#### Work item
Transcribe, verbatim and line by line, the text of the entries from their first line through the line containing "SE両袖片引き窓ＢＦ戸先一般 外動_22開口_S-6". Include both of those lines.

#### Stored records

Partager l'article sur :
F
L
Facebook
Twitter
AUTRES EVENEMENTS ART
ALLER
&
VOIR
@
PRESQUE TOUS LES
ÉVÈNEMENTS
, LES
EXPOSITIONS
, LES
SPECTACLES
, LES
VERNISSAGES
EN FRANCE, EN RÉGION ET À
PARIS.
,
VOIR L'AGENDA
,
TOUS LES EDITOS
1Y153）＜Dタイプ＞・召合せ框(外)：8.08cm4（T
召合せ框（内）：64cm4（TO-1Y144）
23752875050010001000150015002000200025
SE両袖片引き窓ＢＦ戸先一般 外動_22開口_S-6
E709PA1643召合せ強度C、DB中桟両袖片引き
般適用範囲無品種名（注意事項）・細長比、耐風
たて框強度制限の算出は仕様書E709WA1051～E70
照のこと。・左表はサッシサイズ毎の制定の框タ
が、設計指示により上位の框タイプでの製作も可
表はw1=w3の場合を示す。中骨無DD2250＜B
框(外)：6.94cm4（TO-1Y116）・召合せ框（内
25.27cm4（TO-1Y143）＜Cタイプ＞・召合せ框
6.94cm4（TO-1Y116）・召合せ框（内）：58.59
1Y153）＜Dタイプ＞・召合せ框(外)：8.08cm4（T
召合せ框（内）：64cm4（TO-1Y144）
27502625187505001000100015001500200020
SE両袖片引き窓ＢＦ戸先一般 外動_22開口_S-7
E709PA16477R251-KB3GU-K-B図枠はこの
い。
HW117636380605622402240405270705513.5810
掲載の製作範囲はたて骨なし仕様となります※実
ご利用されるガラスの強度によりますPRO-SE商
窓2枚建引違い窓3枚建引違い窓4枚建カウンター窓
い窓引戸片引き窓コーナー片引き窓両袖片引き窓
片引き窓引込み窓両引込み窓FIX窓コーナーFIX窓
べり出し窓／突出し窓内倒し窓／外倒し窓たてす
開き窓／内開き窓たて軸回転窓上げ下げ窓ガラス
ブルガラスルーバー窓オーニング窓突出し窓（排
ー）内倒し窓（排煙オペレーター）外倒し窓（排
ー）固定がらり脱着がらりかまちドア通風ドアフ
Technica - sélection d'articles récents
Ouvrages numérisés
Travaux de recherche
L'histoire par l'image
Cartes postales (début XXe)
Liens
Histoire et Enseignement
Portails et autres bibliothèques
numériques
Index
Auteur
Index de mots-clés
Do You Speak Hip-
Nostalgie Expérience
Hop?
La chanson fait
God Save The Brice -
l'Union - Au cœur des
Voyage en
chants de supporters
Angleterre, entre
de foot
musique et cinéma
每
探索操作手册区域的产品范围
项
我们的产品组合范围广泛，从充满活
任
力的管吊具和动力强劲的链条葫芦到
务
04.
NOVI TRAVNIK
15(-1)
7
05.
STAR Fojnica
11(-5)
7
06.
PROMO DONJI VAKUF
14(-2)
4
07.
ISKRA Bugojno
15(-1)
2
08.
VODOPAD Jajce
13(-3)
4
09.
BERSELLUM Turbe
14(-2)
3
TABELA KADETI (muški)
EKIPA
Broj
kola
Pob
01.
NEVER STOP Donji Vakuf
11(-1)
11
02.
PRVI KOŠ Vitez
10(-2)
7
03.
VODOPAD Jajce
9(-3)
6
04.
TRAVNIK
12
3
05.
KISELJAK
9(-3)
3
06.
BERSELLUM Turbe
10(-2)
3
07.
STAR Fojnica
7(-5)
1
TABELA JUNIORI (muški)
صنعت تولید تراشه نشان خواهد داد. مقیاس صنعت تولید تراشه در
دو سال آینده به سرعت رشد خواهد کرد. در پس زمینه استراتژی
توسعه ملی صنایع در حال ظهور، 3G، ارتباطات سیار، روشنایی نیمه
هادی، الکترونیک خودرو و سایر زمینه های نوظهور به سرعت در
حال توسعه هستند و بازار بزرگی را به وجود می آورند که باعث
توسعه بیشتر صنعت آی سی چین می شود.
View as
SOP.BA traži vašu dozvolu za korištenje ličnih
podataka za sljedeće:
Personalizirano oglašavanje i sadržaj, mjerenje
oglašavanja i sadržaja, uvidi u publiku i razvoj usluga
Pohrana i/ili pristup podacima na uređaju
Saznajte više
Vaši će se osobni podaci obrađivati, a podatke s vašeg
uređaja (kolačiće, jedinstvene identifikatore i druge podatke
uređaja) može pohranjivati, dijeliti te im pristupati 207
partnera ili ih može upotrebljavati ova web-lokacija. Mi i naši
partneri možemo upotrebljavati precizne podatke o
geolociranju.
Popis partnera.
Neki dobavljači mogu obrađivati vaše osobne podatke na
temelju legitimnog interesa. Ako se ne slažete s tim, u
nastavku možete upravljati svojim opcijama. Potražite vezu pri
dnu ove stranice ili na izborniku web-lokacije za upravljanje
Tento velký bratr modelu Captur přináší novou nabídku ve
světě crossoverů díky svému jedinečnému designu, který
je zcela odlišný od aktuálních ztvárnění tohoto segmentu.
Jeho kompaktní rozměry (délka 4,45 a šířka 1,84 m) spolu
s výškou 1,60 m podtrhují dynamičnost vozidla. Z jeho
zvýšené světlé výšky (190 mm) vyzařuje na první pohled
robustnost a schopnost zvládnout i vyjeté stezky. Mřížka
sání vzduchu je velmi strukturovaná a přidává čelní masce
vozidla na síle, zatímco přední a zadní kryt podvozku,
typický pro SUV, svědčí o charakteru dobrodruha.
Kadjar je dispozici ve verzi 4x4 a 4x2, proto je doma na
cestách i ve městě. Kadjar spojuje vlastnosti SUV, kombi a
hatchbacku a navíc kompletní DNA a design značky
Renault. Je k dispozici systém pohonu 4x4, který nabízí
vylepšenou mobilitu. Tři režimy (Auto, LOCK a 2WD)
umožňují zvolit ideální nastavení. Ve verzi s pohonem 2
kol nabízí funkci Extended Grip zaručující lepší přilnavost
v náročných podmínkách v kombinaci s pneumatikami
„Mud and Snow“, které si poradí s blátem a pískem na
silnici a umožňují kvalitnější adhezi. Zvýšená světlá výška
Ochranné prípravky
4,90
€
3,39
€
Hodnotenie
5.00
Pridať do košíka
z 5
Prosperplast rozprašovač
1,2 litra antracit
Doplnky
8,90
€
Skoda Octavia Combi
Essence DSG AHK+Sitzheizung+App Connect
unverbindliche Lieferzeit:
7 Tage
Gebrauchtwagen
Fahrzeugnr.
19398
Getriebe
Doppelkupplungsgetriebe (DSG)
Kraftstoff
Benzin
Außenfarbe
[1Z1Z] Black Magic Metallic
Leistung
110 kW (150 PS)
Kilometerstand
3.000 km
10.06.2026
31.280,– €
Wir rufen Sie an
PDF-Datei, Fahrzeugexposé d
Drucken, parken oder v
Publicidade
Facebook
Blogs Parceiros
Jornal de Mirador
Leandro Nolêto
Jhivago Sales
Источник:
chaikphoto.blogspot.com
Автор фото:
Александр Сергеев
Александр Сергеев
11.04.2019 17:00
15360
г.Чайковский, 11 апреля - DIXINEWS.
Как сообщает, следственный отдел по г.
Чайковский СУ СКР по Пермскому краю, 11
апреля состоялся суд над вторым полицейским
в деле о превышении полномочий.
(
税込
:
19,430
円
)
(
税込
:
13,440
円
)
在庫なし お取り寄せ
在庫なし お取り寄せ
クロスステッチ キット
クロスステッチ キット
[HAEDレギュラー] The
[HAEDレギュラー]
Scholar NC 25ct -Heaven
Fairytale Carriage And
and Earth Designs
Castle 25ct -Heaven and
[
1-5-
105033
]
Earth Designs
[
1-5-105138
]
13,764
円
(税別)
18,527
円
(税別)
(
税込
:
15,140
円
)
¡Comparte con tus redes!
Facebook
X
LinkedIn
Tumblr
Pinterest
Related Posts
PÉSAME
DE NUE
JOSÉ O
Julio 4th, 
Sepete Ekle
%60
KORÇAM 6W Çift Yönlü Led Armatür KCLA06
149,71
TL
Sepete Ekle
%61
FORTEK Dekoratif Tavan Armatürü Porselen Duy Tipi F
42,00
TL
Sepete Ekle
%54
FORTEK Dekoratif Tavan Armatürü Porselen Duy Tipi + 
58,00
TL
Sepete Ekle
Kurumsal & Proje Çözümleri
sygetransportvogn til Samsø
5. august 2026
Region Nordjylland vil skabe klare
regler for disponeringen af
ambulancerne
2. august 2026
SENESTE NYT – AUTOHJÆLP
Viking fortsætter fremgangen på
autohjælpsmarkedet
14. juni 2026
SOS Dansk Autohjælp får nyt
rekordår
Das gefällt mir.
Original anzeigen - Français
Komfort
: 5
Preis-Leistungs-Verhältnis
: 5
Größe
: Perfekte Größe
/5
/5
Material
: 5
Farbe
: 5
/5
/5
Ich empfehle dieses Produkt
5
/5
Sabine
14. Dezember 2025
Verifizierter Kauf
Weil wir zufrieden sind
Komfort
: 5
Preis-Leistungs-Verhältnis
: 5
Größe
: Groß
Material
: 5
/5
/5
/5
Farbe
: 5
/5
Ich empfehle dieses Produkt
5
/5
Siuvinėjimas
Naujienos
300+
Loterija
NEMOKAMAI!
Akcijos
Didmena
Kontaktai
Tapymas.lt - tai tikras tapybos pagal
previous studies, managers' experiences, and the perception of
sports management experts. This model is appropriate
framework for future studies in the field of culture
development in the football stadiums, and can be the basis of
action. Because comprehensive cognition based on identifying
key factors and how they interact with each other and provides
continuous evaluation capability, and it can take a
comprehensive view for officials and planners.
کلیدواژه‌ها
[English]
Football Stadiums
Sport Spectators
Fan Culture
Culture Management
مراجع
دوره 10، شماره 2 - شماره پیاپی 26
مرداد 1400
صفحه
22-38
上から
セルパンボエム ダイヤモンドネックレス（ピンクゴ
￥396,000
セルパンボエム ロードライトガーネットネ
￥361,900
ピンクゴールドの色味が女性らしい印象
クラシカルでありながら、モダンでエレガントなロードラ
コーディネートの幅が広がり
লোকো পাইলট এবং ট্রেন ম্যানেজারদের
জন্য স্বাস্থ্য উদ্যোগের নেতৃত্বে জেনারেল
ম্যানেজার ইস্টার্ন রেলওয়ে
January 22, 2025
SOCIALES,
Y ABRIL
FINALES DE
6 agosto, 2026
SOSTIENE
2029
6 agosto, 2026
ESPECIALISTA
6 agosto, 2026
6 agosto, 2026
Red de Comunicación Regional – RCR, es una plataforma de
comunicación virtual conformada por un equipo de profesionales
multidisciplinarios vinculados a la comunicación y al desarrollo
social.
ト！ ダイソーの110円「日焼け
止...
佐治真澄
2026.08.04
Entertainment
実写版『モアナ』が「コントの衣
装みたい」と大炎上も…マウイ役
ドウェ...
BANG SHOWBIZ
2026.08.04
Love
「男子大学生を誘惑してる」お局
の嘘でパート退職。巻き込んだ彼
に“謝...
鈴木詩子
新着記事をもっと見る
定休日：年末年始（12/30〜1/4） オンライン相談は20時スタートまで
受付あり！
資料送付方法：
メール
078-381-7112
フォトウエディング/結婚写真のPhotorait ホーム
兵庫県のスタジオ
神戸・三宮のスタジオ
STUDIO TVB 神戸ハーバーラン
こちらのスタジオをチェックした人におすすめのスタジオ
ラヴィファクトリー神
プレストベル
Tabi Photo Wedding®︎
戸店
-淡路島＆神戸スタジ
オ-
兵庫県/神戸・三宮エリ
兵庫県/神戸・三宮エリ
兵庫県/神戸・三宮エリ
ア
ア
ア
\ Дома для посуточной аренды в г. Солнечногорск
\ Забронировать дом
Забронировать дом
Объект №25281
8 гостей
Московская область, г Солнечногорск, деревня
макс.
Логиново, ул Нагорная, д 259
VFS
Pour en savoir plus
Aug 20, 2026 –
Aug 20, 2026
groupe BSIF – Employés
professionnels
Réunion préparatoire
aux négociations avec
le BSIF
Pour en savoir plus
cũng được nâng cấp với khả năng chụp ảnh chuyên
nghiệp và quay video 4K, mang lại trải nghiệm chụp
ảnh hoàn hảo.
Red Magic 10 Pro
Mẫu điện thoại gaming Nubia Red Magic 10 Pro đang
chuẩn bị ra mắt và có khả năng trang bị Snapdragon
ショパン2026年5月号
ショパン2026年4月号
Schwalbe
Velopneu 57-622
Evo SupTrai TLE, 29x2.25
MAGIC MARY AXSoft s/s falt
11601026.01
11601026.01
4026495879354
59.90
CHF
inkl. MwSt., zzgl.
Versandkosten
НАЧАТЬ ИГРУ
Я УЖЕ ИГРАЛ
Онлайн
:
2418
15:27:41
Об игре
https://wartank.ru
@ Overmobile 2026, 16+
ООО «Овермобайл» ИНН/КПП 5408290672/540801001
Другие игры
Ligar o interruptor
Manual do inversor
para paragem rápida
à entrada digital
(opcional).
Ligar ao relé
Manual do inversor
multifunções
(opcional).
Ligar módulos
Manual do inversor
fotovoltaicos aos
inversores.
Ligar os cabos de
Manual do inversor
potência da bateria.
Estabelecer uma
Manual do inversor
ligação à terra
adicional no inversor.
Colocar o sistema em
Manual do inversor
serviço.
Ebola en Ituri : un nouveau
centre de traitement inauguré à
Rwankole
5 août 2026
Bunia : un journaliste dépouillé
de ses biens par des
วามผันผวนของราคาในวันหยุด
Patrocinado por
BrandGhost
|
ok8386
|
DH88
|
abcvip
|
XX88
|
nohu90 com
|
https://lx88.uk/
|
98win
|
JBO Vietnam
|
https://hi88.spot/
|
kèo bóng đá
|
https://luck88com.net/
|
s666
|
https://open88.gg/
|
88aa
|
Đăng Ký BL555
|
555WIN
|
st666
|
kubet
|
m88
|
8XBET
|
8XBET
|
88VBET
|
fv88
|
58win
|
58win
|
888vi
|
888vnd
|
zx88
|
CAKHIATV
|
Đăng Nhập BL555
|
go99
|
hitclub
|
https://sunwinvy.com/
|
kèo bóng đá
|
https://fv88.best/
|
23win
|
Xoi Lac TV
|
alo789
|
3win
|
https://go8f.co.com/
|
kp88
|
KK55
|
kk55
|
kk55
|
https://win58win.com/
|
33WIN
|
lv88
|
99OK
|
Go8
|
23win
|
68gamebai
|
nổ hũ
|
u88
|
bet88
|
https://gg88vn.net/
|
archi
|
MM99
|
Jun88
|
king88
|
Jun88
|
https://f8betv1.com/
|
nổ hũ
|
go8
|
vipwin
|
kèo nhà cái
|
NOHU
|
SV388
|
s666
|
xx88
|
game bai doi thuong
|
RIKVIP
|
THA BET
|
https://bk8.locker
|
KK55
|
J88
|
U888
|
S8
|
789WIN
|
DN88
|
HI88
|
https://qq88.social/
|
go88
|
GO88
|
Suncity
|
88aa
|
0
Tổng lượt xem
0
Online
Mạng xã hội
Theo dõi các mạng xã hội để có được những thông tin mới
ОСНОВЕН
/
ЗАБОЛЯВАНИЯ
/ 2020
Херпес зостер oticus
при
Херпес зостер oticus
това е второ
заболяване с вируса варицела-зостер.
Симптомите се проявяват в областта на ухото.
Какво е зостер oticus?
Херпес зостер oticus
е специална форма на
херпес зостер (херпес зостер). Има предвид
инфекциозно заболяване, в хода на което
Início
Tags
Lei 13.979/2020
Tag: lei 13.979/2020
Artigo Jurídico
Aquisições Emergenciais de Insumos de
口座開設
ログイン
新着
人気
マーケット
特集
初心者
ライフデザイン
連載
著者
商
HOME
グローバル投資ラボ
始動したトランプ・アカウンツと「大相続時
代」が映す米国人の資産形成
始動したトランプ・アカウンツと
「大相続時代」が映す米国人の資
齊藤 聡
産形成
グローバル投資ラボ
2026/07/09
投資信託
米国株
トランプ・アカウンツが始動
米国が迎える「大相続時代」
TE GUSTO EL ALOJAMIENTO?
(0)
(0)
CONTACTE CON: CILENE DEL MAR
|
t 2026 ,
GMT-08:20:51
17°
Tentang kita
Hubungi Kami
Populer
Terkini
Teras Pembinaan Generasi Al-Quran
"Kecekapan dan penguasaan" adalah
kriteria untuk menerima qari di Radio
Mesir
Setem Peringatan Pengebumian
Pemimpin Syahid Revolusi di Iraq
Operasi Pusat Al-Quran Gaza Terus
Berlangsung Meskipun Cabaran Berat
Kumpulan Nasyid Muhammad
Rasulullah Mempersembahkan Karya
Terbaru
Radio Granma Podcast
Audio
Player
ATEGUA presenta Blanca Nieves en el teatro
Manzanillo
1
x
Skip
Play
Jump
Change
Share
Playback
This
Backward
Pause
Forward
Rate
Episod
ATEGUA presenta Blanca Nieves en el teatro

#### Completed task
Partager l'article sur :
F
L
Facebook
Twitter
AUTRES EVENEMENTS ART
ALLER
&
VOIR
@
PRESQUE TOUS LES
ÉVÈNEMENTS
, LES
EXPOSITIONS
, LES
SPECTACLES
, LES
VERNISSAGES
EN FRANCE, EN RÉGION ET À
PARIS.
,
VOIR L'AGENDA
,
TOUS LES EDITOS
1Y153）＜Dタイプ＞・召合せ框(外)：8.08cm4（T
召合せ框（内）：64cm4（TO-1Y144）
23752875050010001000150015002000200025
SE両袖片引き窓ＢＦ戸先一般 外動_22開口_S-6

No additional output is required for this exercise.